[Stored entries]
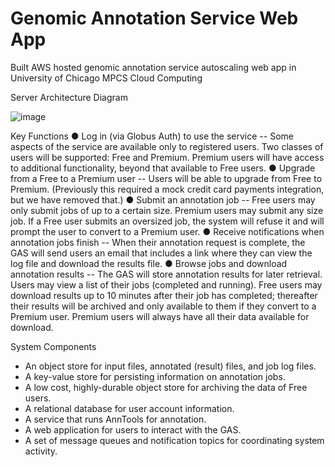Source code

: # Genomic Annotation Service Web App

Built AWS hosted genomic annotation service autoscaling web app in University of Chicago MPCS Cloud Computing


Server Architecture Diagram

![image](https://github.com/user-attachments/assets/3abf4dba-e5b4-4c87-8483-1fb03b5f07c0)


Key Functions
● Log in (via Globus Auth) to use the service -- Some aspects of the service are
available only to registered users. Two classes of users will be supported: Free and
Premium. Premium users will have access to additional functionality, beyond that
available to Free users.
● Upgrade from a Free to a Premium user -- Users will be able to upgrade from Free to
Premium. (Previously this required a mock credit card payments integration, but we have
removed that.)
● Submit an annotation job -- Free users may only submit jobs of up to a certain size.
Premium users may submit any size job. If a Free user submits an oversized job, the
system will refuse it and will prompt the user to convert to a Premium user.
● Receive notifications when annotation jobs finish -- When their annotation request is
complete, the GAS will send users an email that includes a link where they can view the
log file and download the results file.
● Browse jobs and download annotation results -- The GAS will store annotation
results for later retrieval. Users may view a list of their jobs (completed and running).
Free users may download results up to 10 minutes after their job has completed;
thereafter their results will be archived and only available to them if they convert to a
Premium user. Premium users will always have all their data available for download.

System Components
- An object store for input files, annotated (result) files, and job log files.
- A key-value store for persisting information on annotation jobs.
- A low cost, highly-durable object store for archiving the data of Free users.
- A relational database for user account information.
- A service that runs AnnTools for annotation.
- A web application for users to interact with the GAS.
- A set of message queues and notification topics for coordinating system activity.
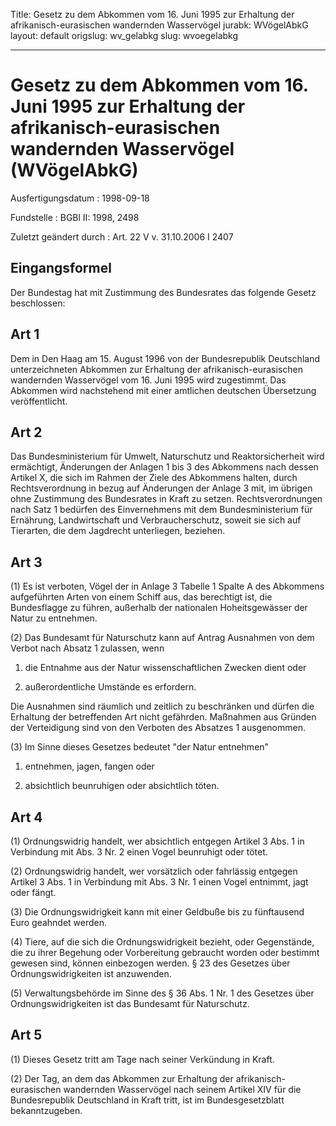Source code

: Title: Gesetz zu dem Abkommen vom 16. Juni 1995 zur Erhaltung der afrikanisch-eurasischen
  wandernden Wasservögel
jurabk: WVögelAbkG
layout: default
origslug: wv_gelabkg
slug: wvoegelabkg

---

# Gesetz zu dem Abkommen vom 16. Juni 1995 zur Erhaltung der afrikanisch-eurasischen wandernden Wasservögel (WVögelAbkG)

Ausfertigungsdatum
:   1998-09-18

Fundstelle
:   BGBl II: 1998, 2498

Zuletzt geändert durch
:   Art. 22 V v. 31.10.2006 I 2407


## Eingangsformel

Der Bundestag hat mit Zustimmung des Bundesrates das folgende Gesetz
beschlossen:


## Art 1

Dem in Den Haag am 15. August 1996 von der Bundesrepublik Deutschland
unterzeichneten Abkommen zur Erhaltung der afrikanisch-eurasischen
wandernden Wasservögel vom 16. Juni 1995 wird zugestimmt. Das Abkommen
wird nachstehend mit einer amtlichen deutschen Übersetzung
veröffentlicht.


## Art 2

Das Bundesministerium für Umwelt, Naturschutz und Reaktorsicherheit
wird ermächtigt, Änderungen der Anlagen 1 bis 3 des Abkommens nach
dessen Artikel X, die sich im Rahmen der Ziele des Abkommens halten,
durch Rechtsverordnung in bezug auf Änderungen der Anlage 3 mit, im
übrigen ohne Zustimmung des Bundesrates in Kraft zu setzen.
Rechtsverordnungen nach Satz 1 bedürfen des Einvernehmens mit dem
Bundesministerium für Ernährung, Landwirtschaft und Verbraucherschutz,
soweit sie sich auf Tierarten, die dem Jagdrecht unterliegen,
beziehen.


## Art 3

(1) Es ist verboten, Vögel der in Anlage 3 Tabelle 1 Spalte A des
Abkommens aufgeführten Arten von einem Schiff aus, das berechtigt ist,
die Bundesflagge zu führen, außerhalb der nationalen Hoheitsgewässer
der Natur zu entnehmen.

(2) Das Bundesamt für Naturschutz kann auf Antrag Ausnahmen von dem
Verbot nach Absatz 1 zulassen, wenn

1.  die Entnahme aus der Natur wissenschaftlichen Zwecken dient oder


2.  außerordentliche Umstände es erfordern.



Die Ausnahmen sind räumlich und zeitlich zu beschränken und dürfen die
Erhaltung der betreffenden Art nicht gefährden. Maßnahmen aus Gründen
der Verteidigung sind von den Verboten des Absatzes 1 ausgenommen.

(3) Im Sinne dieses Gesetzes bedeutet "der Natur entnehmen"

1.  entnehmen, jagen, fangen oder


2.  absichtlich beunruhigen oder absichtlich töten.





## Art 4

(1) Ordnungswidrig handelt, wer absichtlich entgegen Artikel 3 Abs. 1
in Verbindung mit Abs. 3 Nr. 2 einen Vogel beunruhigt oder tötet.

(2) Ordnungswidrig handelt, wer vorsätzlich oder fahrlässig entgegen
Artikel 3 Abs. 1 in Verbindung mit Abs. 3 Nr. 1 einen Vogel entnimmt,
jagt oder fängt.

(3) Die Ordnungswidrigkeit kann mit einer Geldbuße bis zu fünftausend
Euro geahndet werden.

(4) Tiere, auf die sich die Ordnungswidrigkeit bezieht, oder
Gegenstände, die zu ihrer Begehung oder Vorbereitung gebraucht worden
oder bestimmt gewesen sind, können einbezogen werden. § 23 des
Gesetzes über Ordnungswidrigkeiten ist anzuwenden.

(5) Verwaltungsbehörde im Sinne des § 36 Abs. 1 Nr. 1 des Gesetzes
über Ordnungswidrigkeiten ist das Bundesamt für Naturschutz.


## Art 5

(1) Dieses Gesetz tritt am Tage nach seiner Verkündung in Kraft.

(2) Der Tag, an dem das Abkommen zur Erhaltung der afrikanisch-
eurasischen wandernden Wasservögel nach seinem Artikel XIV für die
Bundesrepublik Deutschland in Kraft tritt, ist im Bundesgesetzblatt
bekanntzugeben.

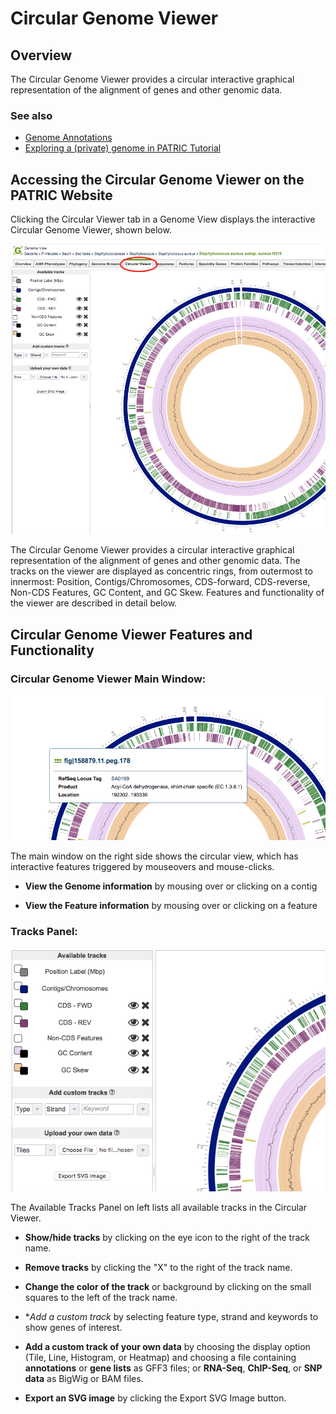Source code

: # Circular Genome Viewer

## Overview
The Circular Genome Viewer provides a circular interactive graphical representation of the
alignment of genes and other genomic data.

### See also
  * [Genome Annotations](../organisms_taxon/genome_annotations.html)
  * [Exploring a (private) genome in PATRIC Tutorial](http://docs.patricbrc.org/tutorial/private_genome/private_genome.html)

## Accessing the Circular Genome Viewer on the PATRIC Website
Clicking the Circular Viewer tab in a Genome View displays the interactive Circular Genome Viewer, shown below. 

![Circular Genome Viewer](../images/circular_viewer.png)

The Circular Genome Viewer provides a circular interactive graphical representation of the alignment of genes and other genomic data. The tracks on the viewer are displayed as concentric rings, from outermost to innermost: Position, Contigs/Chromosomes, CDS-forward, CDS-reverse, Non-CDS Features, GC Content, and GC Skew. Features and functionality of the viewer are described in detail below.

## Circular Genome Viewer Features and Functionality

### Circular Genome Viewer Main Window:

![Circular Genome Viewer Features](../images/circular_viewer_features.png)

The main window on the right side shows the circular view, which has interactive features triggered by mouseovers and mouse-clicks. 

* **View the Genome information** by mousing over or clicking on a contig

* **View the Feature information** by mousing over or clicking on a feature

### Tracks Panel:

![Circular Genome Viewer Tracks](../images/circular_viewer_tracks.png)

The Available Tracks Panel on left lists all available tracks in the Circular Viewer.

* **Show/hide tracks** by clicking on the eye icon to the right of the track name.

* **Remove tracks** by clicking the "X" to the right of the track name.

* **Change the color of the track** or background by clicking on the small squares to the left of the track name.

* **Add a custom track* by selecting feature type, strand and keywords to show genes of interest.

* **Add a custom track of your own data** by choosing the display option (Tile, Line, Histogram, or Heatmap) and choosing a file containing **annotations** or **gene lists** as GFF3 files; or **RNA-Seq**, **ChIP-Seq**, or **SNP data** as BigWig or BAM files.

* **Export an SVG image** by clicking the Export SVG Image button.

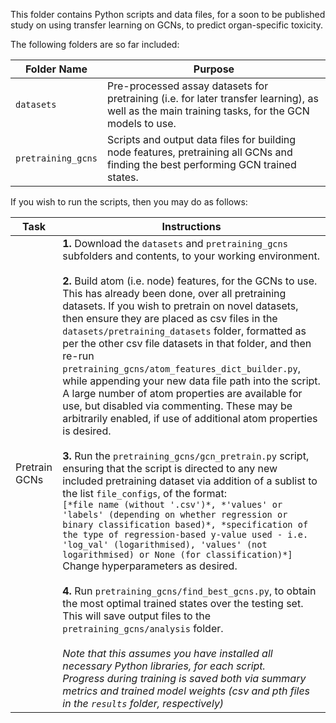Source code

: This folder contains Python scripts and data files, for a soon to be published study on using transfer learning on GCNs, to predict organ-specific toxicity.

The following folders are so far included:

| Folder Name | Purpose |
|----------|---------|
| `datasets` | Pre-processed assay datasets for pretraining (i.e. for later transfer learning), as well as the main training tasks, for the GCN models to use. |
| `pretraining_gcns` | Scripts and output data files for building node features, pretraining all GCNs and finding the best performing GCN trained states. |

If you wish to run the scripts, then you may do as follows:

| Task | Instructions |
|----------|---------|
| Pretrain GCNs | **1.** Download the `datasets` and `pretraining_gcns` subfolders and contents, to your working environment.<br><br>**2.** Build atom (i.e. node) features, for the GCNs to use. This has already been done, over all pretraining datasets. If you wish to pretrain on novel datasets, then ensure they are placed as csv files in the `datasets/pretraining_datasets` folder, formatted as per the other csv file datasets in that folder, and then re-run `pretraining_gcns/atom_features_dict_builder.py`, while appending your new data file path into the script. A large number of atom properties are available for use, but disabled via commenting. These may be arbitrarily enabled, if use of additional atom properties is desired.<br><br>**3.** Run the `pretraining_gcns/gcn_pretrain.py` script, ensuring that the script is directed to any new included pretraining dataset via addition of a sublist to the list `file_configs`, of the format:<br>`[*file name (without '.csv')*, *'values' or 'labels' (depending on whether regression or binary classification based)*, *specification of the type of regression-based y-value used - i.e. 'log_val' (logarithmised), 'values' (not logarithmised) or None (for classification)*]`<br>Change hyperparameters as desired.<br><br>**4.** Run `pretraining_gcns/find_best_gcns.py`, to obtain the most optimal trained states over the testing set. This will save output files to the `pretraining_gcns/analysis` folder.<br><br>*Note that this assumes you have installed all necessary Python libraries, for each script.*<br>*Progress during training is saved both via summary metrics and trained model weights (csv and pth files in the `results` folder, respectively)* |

*WHAT YOU WILL DO*
Output, from the data above, the lines from the line with "slug: wvoegelabkg" to the line with "Dem in Den Haag" exactly as they stand, both ends included and nothing else.

*RESPONSE TO THIS TASK*
slug: wvoegelabkg

---

# Gesetz zu dem Abkommen vom 16. Juni 1995 zur Erhaltung der afrikanisch-eurasischen wandernden Wasservögel (WVögelAbkG)

Ausfertigungsdatum
:   1998-09-18

Fundstelle
:   BGBl II: 1998, 2498

Zuletzt geändert durch
:   Art. 22 V v. 31.10.2006 I 2407


## Eingangsformel

Der Bundestag hat mit Zustimmung des Bundesrates das folgende Gesetz
beschlossen:


## Art 1

Dem in Den Haag am 15. August 1996 von der Bundesrepublik Deutschland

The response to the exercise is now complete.